II. Rechtliche Beurteilung
1. Eine eigenständige Behörde mit der Bezeichnung "Großbetriebsprüfung Wien" existiert tatsächlich nicht. Die "Großbetriebsprüfung Wien" ist keine Abgabenbehörde und kann daher keine hoheitlichen Befugnisse im eigenen Namen ausüben. Es handelt sich vielmehr um eine organisatorische Einheit im Bereich der Finanzlandesdirektion für Wien, Niederösterreich und Burgenland, die Betriebsprüfungen bei Großbetrieben im Auftrag und im Namen des jeweils sachlich und örtlich zuständigen Finanzamtes tätigt.
Somit sind die in Beschwerde gezogenen Handlungen keineswegs einer rechtlich nicht existenten Behörde, sondern einem Finanzamt, somit einer bestimmten Abgabenbehörde, zuzurechnen.

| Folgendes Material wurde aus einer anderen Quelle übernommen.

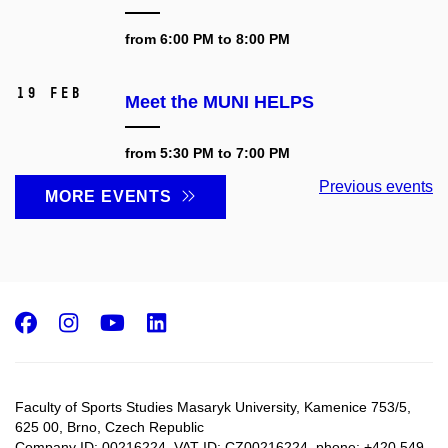
from 6:00 PM to 8:00 PM
19 Feb
Meet the MUNI HELPS
from 5:30 PM to 7:00 PM
Previous events
MORE EVENTS
Facebook
Instagram
Youtube
LinkedIn
Faculty of Sports Studies Masaryk University, Kamenice 753/5​,
625 00, Brno, Czech Republic
Company ID: 00216224, VAT ID: CZ00216224, phone: +420 549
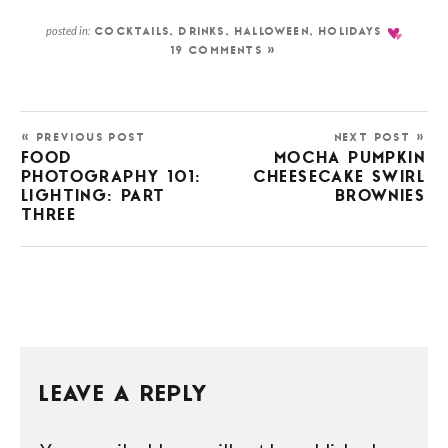
posted in:
COCKTAILS
,
DRINKS
,
HALLOWEEN
,
HOLIDAYS
19 COMMENTS »
« PREVIOUS POST
NEXT POST »
FOOD
MOCHA PUMPKIN
PHOTOGRAPHY 101:
CHEESECAKE SWIRL
LIGHTING: PART
BROWNIES
THREE
LEAVE A REPLY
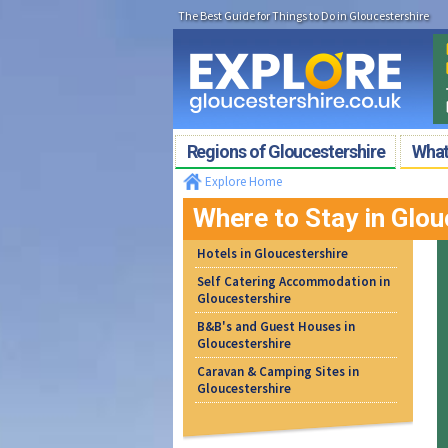
The Best Guide for Things to Do in Gloucestershire
Regions of Gloucestershire
What'
Explore Home
Where to Stay in Glou
Hotels in Gloucestershire
Self Catering Accommodation in
Gloucestershire
B&B's and Guest Houses in
Gloucestershire
Caravan & Camping Sites in
Gloucestershire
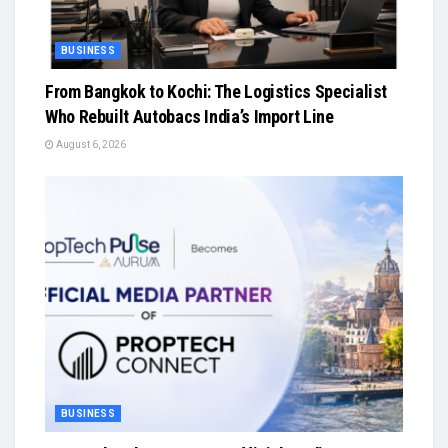
BUSINESS
From Bangkok to Kochi: The Logistics Specialist
Who Rebuilt Autobacs India’s Import Line
August 6, 2026
BUSINESS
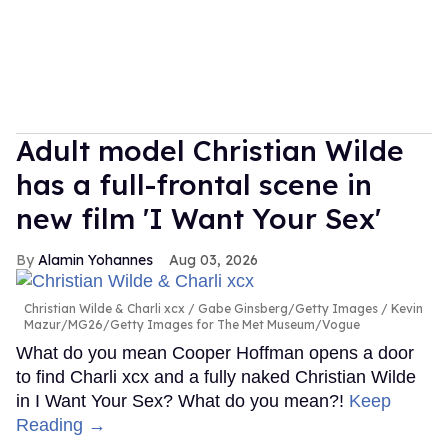
Adult model Christian Wilde
has a full-frontal scene in
new film 'I Want Your Sex'
Alamin Yohannes
Aug 03, 2026
Christian Wilde & Charli xcx
Gabe Ginsberg/Getty Images / Kevin
Mazur/MG26/Getty Images for The Met Museum/Vogue
What do you mean Cooper Hoffman opens a door
to find Charli xcx and a fully naked Christian Wilde
in I Want Your Sex? What do you mean?!
Keep
Reading →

Die Behauptung, daß im gegenständlichen Abgabenverfahren eine unzuständige Behörde eingeschritten sei, erweist sich daher als verfehlt.
Da somit der behauptete Beschwerdegegenstand (Einschreiten einer unzuständigen Behörde) gar nicht vorliegt, war die Beschwerde schon aus diesem Grund als unzulässig zurückzuweisen.
2. Doch selbst wenn man von der - falschen - Behauptung des Beschwerdeführers ausginge, daß nämlich die von ihm inkriminierten Handlungen von einer rechtlich nicht existenten Behörde gesetzt worden seien, wäre die Beschwerde zurückzuweisen gewesen:
Denn die Handlungen einer rechtlich nicht existenten Behörde können wohl nicht als die Ausübung unmittelbarer verwaltungsbehördlicher Befehls- und Zwangsgewalt qualifiziert werden.
3. Im übrigen erweist sich das Vorbringen des Beschwerdeführers auch dahingehend als rechtlich verfehlt, als er einerseits behauptet, die gesetzten Handlungen seien nichtig, andererseits aber deren Rechtswidrigerklärung begehrt.